An electrochemical model-based particle filter approach for Lithium-ion battery estimation
Proceedings of the IEEE Conference on Decision and Control
Lithium-ion batteries are currently amongst the leading technologies for electrical energy storage. In automotive industry they are recognized as the most promising alternative to gasoline powered engines. State estimation of the state of the battery can provide useful information regarding the state of charge (SOC) and state of health (SOH) of the battery which play a crucial role in optimal and safe utilization of the battery. Although the electrochemical dynamics of the battery are described by nonlinear system of PDAEs, most works in the area of condition monitoring of the battery resort to empirical or equivalent electrical circuit models. These models don't provide any physical insight into the battery and lack insight into physical limitations of the battery.
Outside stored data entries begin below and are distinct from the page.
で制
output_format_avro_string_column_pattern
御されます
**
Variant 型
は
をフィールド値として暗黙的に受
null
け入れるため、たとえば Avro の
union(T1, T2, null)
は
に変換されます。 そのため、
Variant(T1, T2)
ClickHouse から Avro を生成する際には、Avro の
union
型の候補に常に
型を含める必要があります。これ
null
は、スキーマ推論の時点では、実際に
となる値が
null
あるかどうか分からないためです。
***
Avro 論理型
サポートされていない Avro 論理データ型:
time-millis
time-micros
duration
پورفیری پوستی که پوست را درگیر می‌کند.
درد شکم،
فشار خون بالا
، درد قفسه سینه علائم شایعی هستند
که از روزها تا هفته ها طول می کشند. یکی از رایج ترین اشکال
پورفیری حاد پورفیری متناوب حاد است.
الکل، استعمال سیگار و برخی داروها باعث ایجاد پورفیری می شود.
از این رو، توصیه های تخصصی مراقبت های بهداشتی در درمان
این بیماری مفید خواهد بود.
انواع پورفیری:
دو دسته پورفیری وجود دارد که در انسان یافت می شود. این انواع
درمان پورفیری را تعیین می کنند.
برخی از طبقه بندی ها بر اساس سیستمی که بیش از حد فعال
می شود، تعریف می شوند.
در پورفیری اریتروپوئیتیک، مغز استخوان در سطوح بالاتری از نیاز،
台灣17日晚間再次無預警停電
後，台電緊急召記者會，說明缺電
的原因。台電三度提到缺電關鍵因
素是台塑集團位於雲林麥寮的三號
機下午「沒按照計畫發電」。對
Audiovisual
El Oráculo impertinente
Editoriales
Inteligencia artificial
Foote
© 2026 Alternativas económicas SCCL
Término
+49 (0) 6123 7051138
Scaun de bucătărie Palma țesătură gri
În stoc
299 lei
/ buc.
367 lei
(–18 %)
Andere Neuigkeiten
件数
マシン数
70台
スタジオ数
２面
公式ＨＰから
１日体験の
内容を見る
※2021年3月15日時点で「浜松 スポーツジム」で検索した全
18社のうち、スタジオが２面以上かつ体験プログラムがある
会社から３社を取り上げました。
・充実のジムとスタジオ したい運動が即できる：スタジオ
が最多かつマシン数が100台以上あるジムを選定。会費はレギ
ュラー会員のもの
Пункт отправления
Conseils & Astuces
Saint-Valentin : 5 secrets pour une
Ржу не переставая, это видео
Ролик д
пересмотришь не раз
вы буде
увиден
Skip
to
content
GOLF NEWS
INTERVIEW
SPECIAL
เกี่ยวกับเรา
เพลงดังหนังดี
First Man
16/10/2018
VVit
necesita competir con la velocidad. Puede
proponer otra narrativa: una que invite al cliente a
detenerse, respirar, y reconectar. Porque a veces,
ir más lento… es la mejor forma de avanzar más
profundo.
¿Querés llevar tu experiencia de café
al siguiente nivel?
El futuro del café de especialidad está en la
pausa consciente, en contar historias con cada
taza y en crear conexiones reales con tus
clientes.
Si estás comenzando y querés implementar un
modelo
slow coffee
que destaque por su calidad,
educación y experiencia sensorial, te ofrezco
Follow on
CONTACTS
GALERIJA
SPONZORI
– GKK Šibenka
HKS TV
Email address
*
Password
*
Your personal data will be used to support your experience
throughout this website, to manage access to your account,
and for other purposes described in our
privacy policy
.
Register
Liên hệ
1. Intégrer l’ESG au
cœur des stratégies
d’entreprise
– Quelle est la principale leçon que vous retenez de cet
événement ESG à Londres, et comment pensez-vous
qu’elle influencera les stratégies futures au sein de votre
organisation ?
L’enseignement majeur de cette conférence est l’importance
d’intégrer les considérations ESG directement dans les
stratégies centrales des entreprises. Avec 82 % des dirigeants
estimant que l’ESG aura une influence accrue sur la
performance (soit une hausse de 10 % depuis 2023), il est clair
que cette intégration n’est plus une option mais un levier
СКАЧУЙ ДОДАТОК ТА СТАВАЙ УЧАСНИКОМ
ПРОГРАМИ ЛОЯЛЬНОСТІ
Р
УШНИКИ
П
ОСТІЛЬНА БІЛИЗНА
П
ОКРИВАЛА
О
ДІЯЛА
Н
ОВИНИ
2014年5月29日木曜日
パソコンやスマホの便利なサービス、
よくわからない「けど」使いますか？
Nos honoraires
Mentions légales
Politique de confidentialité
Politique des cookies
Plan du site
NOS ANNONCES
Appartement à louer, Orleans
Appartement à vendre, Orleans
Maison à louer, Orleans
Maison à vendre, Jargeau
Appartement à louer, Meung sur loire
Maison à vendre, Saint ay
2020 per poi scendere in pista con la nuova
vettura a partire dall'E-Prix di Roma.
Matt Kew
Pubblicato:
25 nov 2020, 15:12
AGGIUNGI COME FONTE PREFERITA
This work presents a particle filter algorithm for state estimation and condition monitoring of the Li-ion battery. This filter can effectively deal with the nonlinear and complex nature of the PDAEs describing the dynamics of the battery. It provides accurate estimation of the average as well as spatial distribution of concentration in the battery. The simulation results demonstrate the effectiveness of the proposed estimation algorithm. © 2012 IEEE.
Samadi, M. F.; Alavi, S. M.Mahdi; and Saif, M.. (2012). An electrochemical model-based particle filter approach for Lithium-ion battery estimation. Proceedings of the IEEE Conference on Decision and Control, 3074-3079.